- What is required: Your answer should be an exact copy of the lines from the one holding "wichtige Werkzeuge" to the end of the material below, pictures left out.

BEGIN

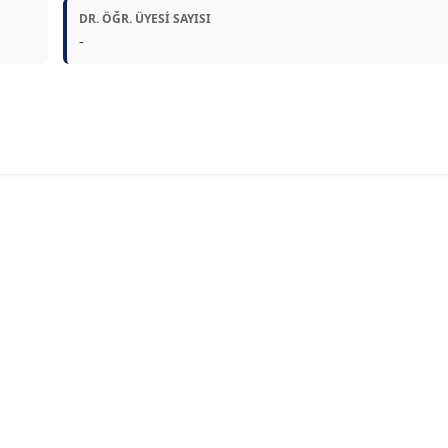
DR. ÖĞR. ÜYESI SAYISI
-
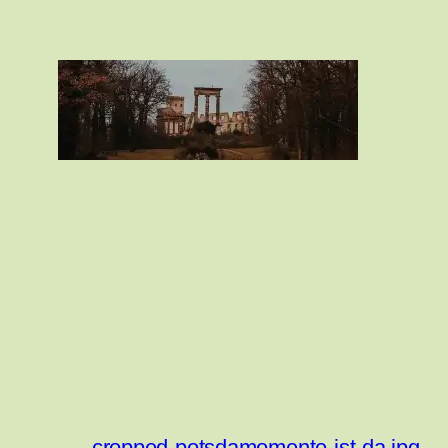
←
cropped-potsdamomente-ist-da.jpg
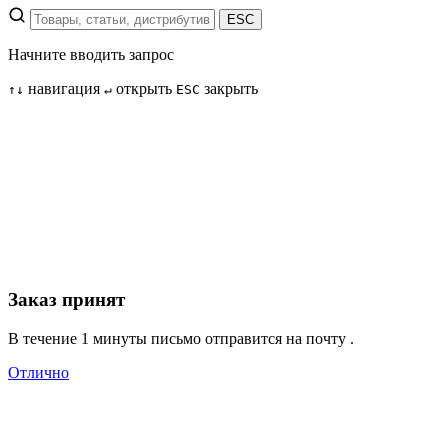
ESC
Начните вводить запрос
навигация
открыть
закрыть
↑
↓
↵
ESC
Заказ принят
В течение 1 минуты письмо отправится на почту
.
Отлично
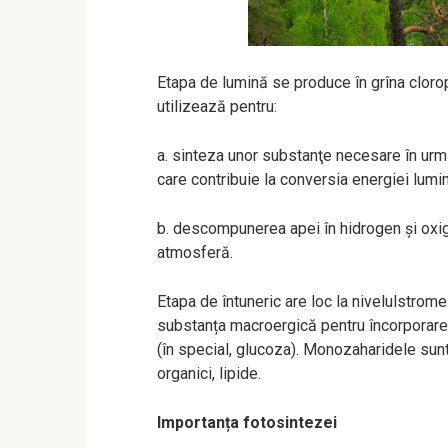
Etapa de lumină se produce în grîna clorop
utilizează pentru:
a. sinteza unor substanţe necesare în ur
care contribuie la conversia energiei lumi
b. descompunerea apei în hidrogen și oxige
atmosferă.
Etapa de întuneric are loc la nivelulstrome
substanța macroergică pentru încorporarea
(în special, glucoza). Monozaharidele sunt
organici, lipide.
Importanța fotosintezei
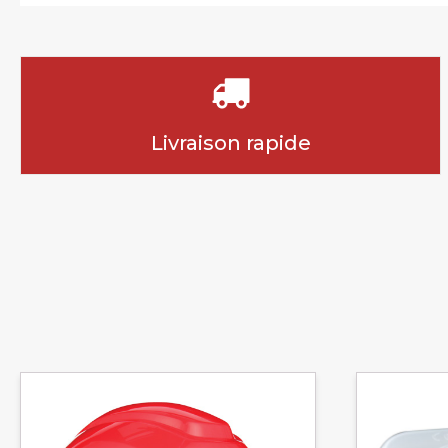
Livraison rapide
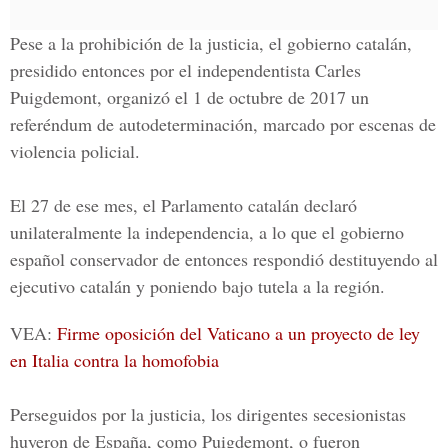
Pese a la prohibición de la justicia, el gobierno catalán,
presidido entonces por el independentista Carles
Puigdemont, organizó el 1 de octubre de 2017 un
referéndum de autodeterminación, marcado por escenas de
violencia policial.
El 27 de ese mes, el Parlamento catalán declaró
unilateralmente la independencia, a lo que el gobierno
español conservador de entonces respondió destituyendo al
ejecutivo catalán y poniendo bajo tutela a la región.
VEA:
Firme oposición del Vaticano a un proyecto de ley
en Italia contra la homofobia
Perseguidos por la justicia, los dirigentes secesionistas
huyeron de España, como Puigdemont, o fueron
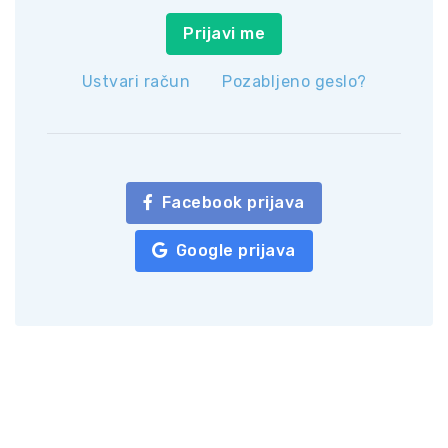
Prijavi me
Ustvari račun
Pozabljeno geslo?
Facebook prijava
Google prijava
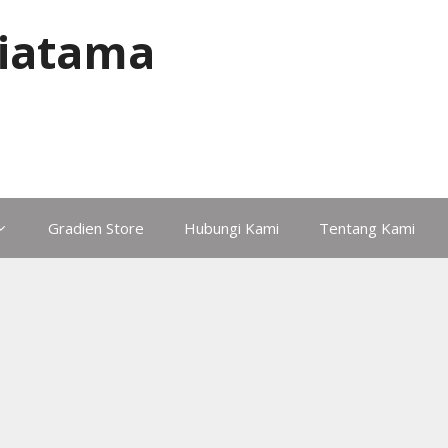
iatama
Gradien Store
Hubungi Kami
Tentang Kami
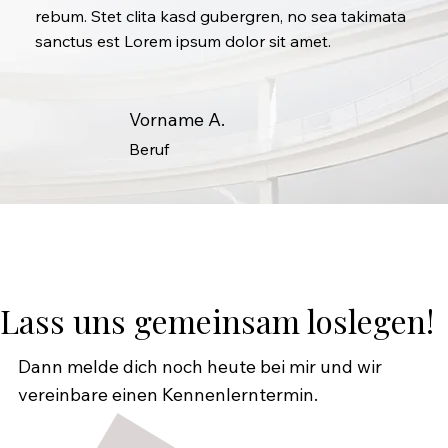
rebum. Stet clita kasd gubergren, no sea takimata
sanctus est Lorem ipsum dolor sit amet.
Vorname A.
Beruf
Lass uns gemeinsam loslegen!
Dann melde dich noch heute bei mir und wir
vereinbare einen Kennenlerntermin.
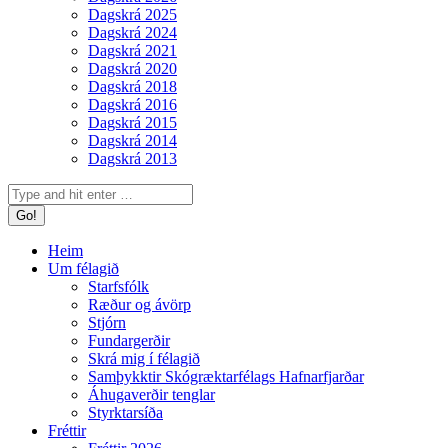
Dagskrá 2025
Dagskrá 2024
Dagskrá 2021
Dagskrá 2020
Dagskrá 2018
Dagskrá 2016
Dagskrá 2015
Dagskrá 2014
Dagskrá 2013
Search:
Heim
Um félagið
Starfsfólk
Ræður og ávörp
Stjórn
Fundargerðir
Skrá mig í félagið
Samþykktir Skógræktarfélags Hafnarfjarðar
Áhugaverðir tenglar
Styrktarsíða
Fréttir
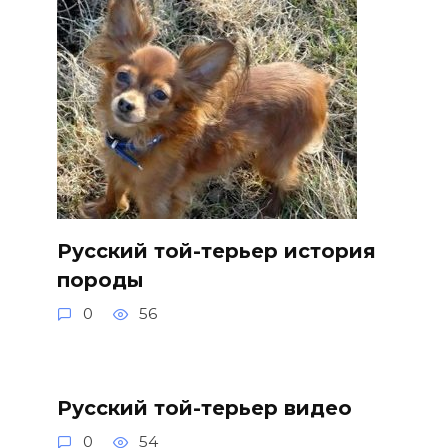
Русский той-терьер история
породы
0
56
Русский той-терьер видео
0
54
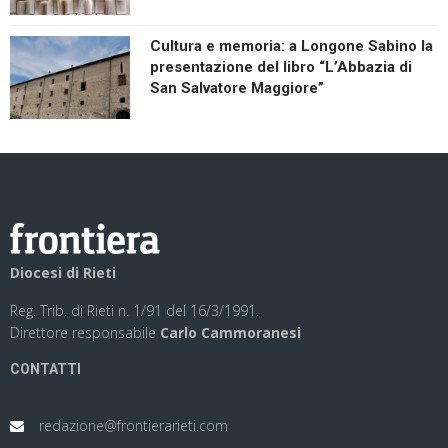
Cultura e memoria: a Longone Sabino la
presentazione del libro “L’Abbazia di
San Salvatore Maggiore”
Diocesi di Rieti
Reg. Trib. di Rieti n. 1/91 del 16/3/1991.
Direttore responsabile
Carlo Cammoranesi
CONTATTI
redazione@frontierarieti.com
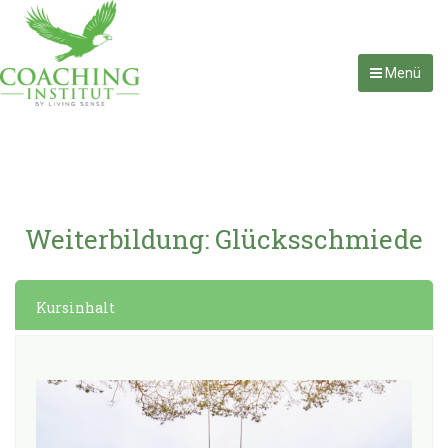
Menü
Weiterbildung: Glücksschmiede
Kursinhalt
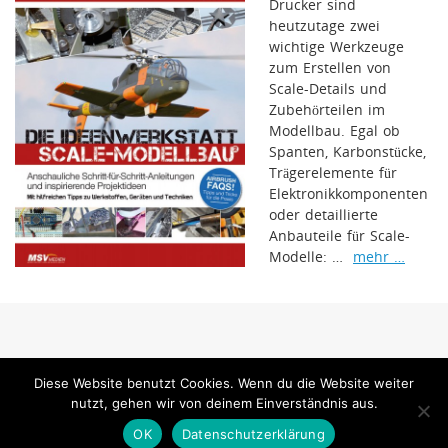
Drucker sind
heutzutage zwei
wichtige Werkzeuge
zum Erstellen von
Scale-Details und
Zubehörteilen im
Modellbau. Egal ob
Spanten, Karbonstücke,
Trägerelemente für
Elektronikkomponenten
oder detaillierte
Anbauteile für Scale-
Modelle: …
mehr …
www.jetpower-magazin.com ist ein Internetangebot der MSV Medien Baden-
Diese Website benutzt Cookies. Wenn du die Website weiter
Baden GmbH
nutzt, gehen wir von deinem Einverständnis aus.
MSV Medien
OK
Datenschutzerklärung
Präsentiert von
Tempera
&
WordPress.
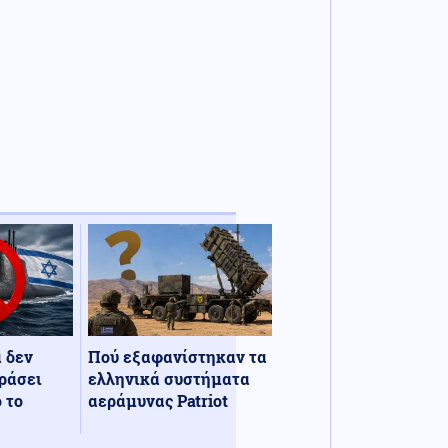
α δεν
Πού εξαφανίστηκαν τα
ράσει
ελληνικά συστήματα
 το
αεράμυνας Patriot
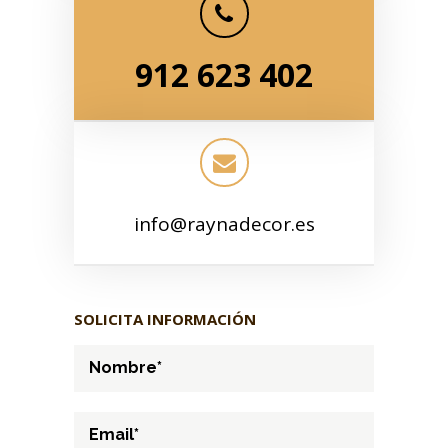
912 623 402
info@raynadecor.es
SOLICITA INFORMACIÓN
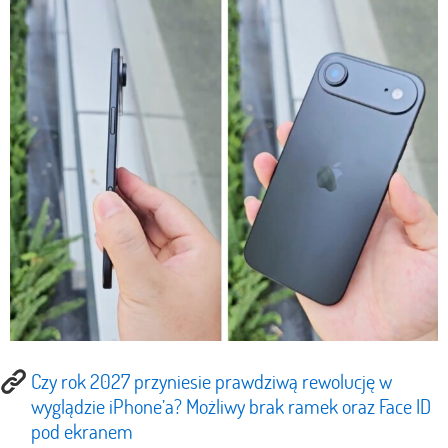
Czy rok 2027 przyniesie prawdziwą rewolucję w
wyglądzie iPhone’a? Możliwy brak ramek oraz Face ID
pod ekranem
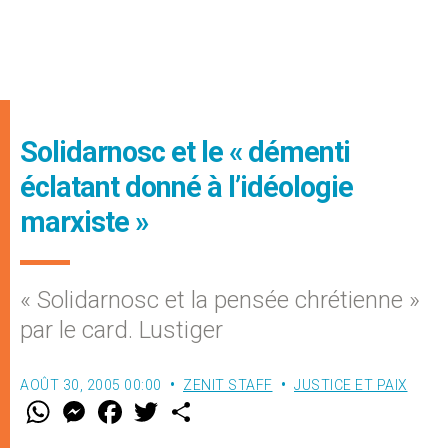
Solidarnosc et le « démenti
éclatant donné à l’idéologie
marxiste »
« Solidarnosc et la pensée chrétienne »
par le card. Lustiger
AOÛT 30, 2005 00:00
ZENIT STAFF
JUSTICE ET PAIX
W
M
F
T
S
h
e
a
w
h
a
s
c
i
a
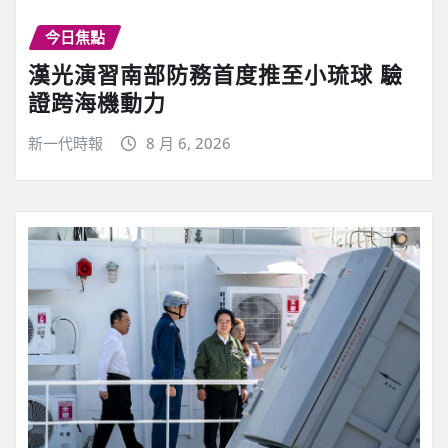
今日焦點
漢光演習南部防務首度推至小琉球 驗
證跨海機動力
新一代時報
8 月 6, 2026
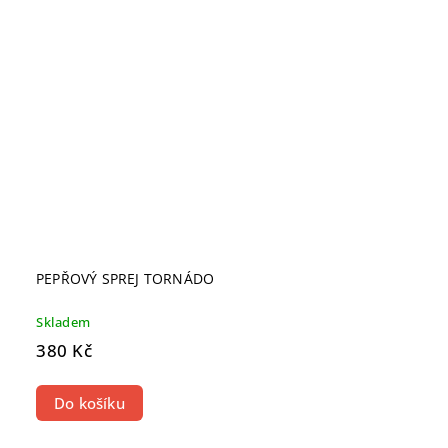
PEPŘOVÝ SPREJ TORNÁDO
Skladem
380 Kč
Do košíku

END

- Expected answer:
wichtige Werkzeuge
zum Erstellen von
Scale-Details und
Zubehörteilen im
Modellbau. Egal ob
Spanten, Karbonstücke,
Trägerelemente für
Elektronikkomponenten
oder detaillierte
Anbauteile für Scale-
Modelle: …
mehr …
www.jetpower-magazin.com ist ein Internetangebot der MSV Medien Baden-
Diese Website benutzt Cookies. Wenn du die Website weiter
Baden GmbH
nutzt, gehen wir von deinem Einverständnis aus.
MSV Medien
OK
Datenschutzerklärung
Präsentiert von
Tempera
&
WordPress.
α δεν
Πού εξαφανίστηκαν τα
ράσει
ελληνικά συστήματα
 το
αεράμυνας Patriot
912 623 402
info@raynadecor.es
SOLICITA INFORMACIÓN
Czy rok 2027 przyniesie prawdziwą rewolucję w
wyglądzie iPhone’a? Możliwy brak ramek oraz Face ID
pod ekranem
Solidarnosc et le « démenti
éclatant donné à l’idéologie
marxiste »
« Solidarnosc et la pensée chrétienne »
par le card. Lustiger
AOÛT 30, 2005 00:00
ZENIT STAFF
JUSTICE ET PAIX
W
M
F
T
S
h
e
a
w
h
a
s
c
i
a
今日焦點
漢光演習南部防務首度推至小琉球 驗
證跨海機動力
新一代時報
8 月 6, 2026
PEPŘOVÝ SPREJ TORNÁDO
Skladem
380 Kč
Do košíku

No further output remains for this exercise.